While it is dangerous to turn history into a feel-good course, it is also the case that history provides people of all races, genders, and creeds with knowledge of ideas, individuals, and events that may make them feel stronger and freer. African American history, women's history, gay history, and other cultural studies are sources of valuable social knowledge. However, to say that one can find inspiration in the struggles and accomplishments of those who have gone before is quite different from declaring that the purpose of teaching history is to build self-esteem and ethnic pride and that whatever does not serve those ends must be suppressed.
It is natural to look for examples of courage to guide us as we build our lives. However, it is not necessary that we find role models who match ourselves in every important respect. Why should not a man be inspired by Elizabeth Cady Stanton's fierce intellect?
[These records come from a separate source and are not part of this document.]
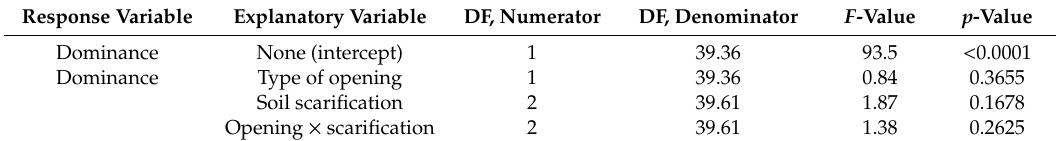
Table 5. Logistic regressions conducted on a binary response variable comparing the dominant species in year 2 with the dominant species in year 15 (1 = same dominant species; 0 = di ff erent dominant). Values from individual 6.25-m 2 quadrats were used, with a consequent random e ff ects structure (see Section 2 for details). DF, degrees of freedom.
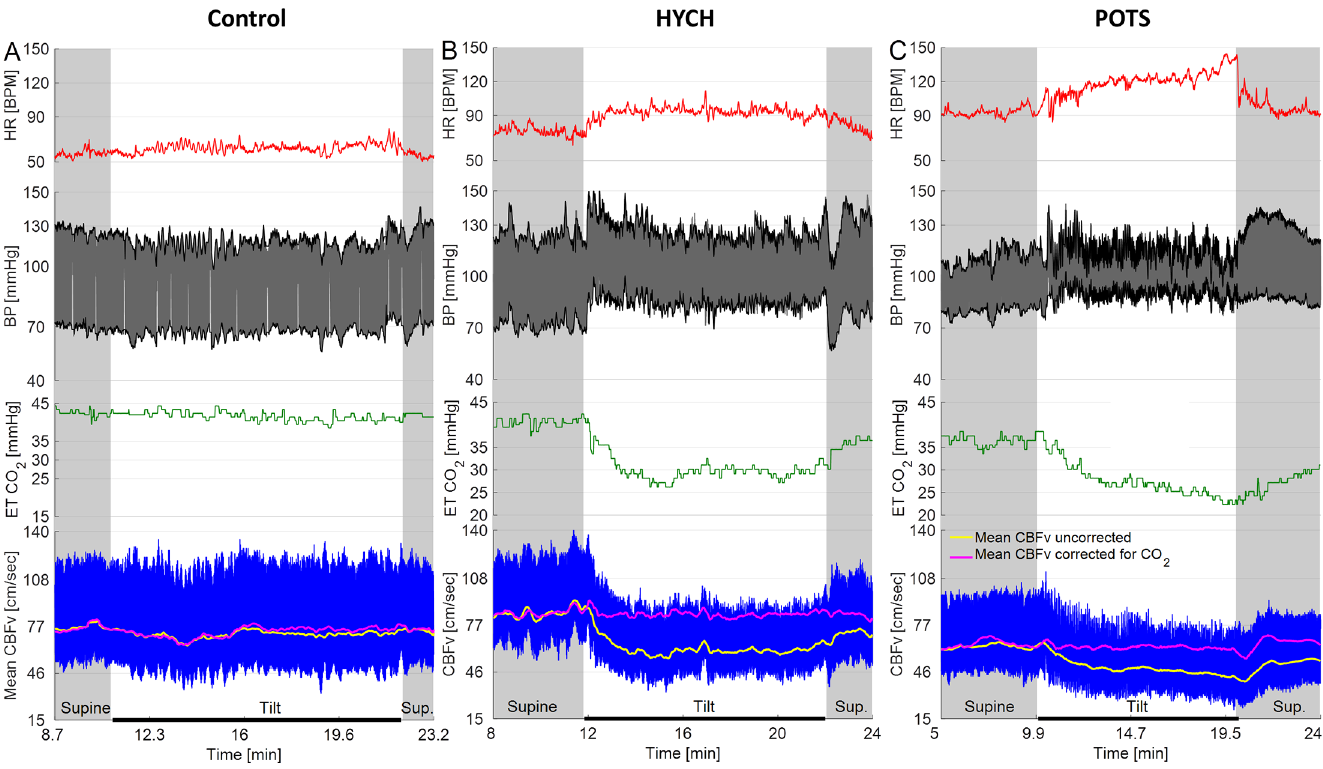
Fig 2. Representative examples of control, HYCH and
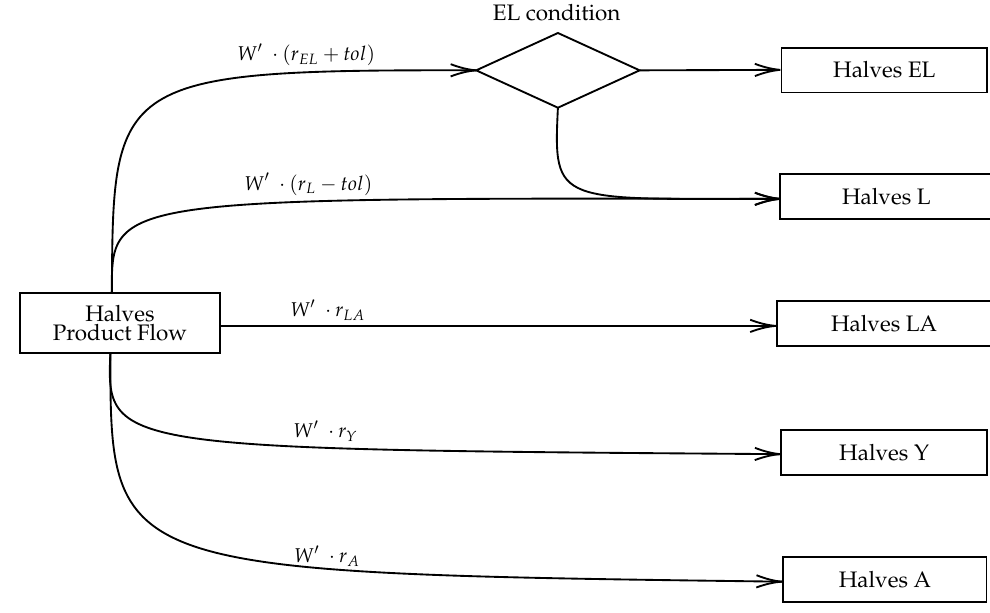
Figure 3. Halves products.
Why should not a white person be inspired by Frederick Douglass's eloquence? Why should not a black person be inspired by Abraham Lincoln's self-education? Why should not a heterosexual person be inspired by Harvey Milk's wit and courage?
It seems to me, as I reflect on the variety of ways that people have found to humiliate and kill other people throughout history, sometimes of their own group, sometimes of another group that differs by color or creed, that history provides as much cause for humility as for pride. And that we human beings need both humility and pride, as well as the capacity to look unflinchingly at the causes of hatred and social conflict.
Cosmetic surgery, I have heard, makes people feel better about themselves; their self-esteem rises when their wrinkles and age-marks are removed. But take the warts out of history, deny historians their ability to study and teach it critically, and what will remain? It may be soothing and uplifting, and it may be popular but it won't be history anymore.
—Diane Ravitch is an adjunct professor of history and education at Teachers College, Columbia University.